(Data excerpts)
*-*-*

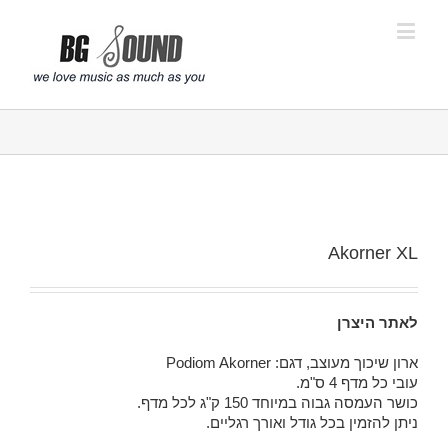
פתח סרגל נגישות
Akorner XL
לאתר היצרן
ארון שיכוך מעוצב, דגם: Podiom Akorner
עובי כל מדף 4 ס"מ.
כושר העמסה גבוה במיוחד 150 ק"ג לכל מדף.
ניתן להזמין בכל גודל ואורך רגליים.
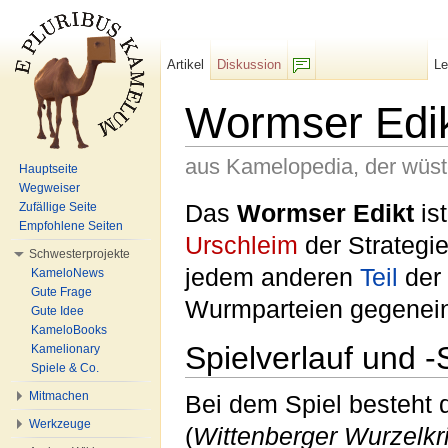
Artikel
Diskussion
L
F/b
Wormser Edi
aus Kamelopedia, der wüs
Hauptseite
Wegweiser
Wechseln zu:
Navigation
,
Suche
Das
Wormser Edikt
ist
Zufällige Seite
Empfohlene Seiten
Urschleim
der Strategi
Schwesterprojekte
jedem anderen
Teil
der 
KameloNews
Gute Frage
Wurmparteien gegenei
Gute Idee
KameloBooks
Spielverlauf und 
Kamelionary
Spiele & Co.
Mitmachen
Bei dem Spiel besteht d
Werkzeuge
(
Wittenberger Wurzelkr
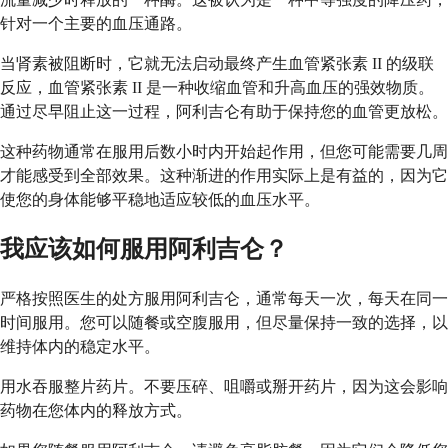
针对一个主要的血压通路。
当肾素被阻断时，它就无法启动最终产生血管紧张素 II 的级联
反应，血管紧张素 II 是一种收缩血管和升高血压的强效物质。
通过尽早阻止这一过程，阿利吉仑有助于保持您的血管更放松。
这种药物通常在服用后数小时内开始起作用，但您可能需要几周
才能感受到全部效果。这种渐进的作用实际上是有益的，因为它
使您的身体能够平稳地适应较低的血压水平。
我应该如何服用阿利吉仑？
严格按照医生的处方服用阿利吉仑，通常每天一次，每天在同一
时间服用。您可以随餐或空腹服用，但尽量保持一致的选择，以
维持体内的稳定水平。
用水吞服整片药片。不要压碎、咀嚼或掰开药片，因为这会影响
药物在您体内的释放方式。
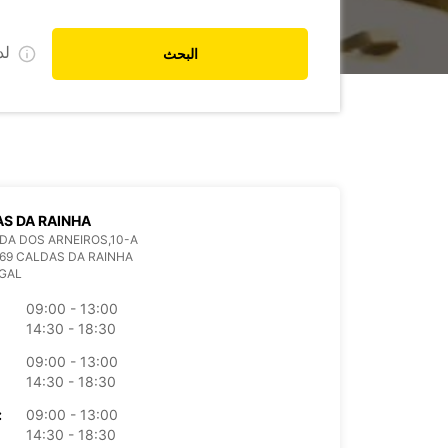
ل
البحث
S DA RAINHA
A DOS ARNEIROS,10-A
69 CALDAS DA RAINHA
GAL
09:00 - 13:00
14:30 - 18:30
09:00 - 13:00
14:30 - 18:30
09:00 - 13:00
الأرب
14:30 - 18:30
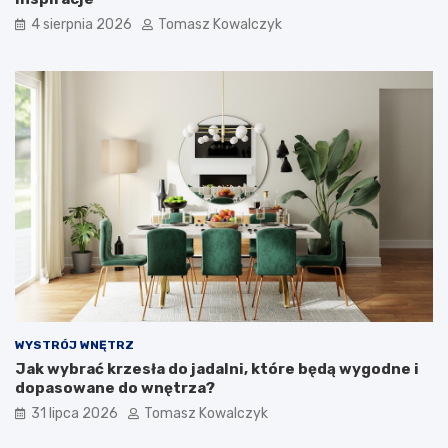
4 sierpnia 2026
Tomasz Kowalczyk
WYSTRÓJ WNĘTRZ
Jak wybrać krzesła do jadalni, które będą wygodne i
dopasowane do wnętrza?
31 lipca 2026
Tomasz Kowalczyk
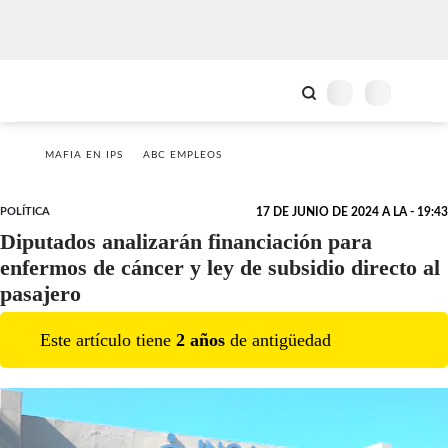
MAFIA EN IPS
ABC EMPLEOS
POLÍTICA
17 DE JUNIO DE 2024 A LA - 19:43
Diputados analizarán financiación para
enfermos de cáncer y ley de subsidio directo al
pasajero
Este artículo tiene
2
año
s
de antigüedad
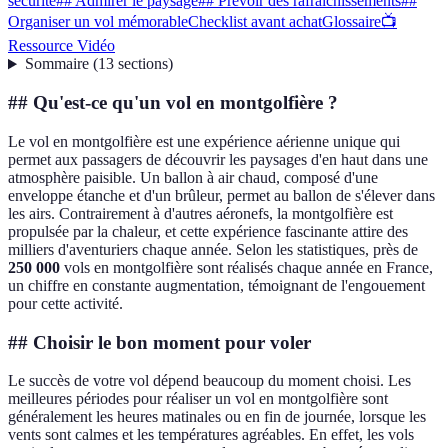
sécurité
## Admirer le paysage
## Prévoir des rafraîchissements
##
Organiser un vol mémorable
Checklist avant achat
Glossaire
📺
Ressource Vidéo
Sommaire
(
13
sections
)
## Qu'est-ce qu'un vol en montgolfière ?
Le vol en montgolfière est une expérience aérienne unique qui
permet aux passagers de découvrir les paysages d'en haut dans une
atmosphère paisible. Un ballon à air chaud, composé d'une
enveloppe étanche et d'un brûleur, permet au ballon de s'élever dans
les airs. Contrairement à d'autres aéronefs, la montgolfière est
propulsée par la chaleur, et cette expérience fascinante attire des
milliers d'aventuriers chaque année. Selon les statistiques, près de
250 000
vols en montgolfière sont réalisés chaque année en France,
un chiffre en constante augmentation, témoignant de l'engouement
pour cette activité.
## Choisir le bon moment pour voler
Le succès de votre vol dépend beaucoup du moment choisi. Les
meilleures périodes pour réaliser un vol en montgolfière sont
généralement les heures matinales ou en fin de journée, lorsque les
vents sont calmes et les températures agréables. En effet, les vols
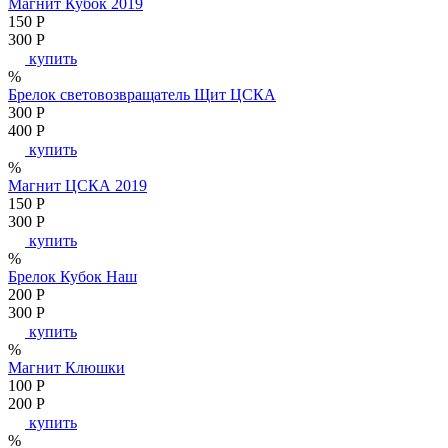
Магнит Кубок 2019
150
P
300
P
купить
%
Брелок световозвращатель Щит ЦСКА
300
P
400
P
купить
%
Магнит ЦСКА 2019
150
P
300
P
купить
%
Брелок Кубок Наш
200
P
300
P
купить
%
Магнит Клюшки
100
P
200
P
купить
%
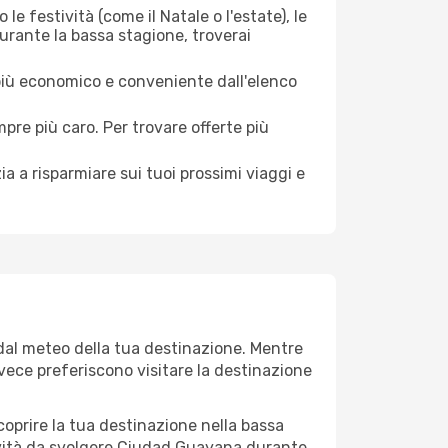
le festività (come il Natale o l'estate), le
urante la bassa stagione, troverai
 più economico e conveniente dall'elenco
mpre più caro. Per trovare offerte più
a a risparmiare sui tuoi prossimi viaggi e
dal meteo della tua destinazione. Mentre
invece preferiscono visitare la destinazione
 scoprire la tua destinazione nella bassa
ività da svolgere Ciudad Guayana durante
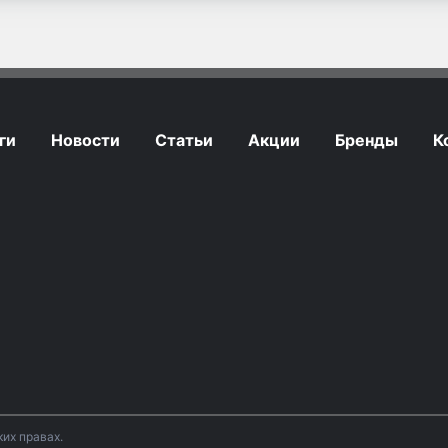
ги
Новости
Статьи
Акции
Бренды
К
их правах.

*-*-*

EXERCISE DESCRIPTION: Give back, exactly as written, the stretch from the line with "Ressource Vidéo" through the line with "propulsée par la", and no other lines from the records above.

EXERCISE RESULT:
Ressource Vidéo
Sommaire
(
13
sections
)
## Qu'est-ce qu'un vol en montgolfière ?
Le vol en montgolfière est une expérience aérienne unique qui
permet aux passagers de découvrir les paysages d'en haut dans une
atmosphère paisible. Un ballon à air chaud, composé d'une
enveloppe étanche et d'un brûleur, permet au ballon de s'élever dans
les airs. Contrairement à d'autres aéronefs, la montgolfière est
propulsée par la chaleur, et cette expérience fascinante attire des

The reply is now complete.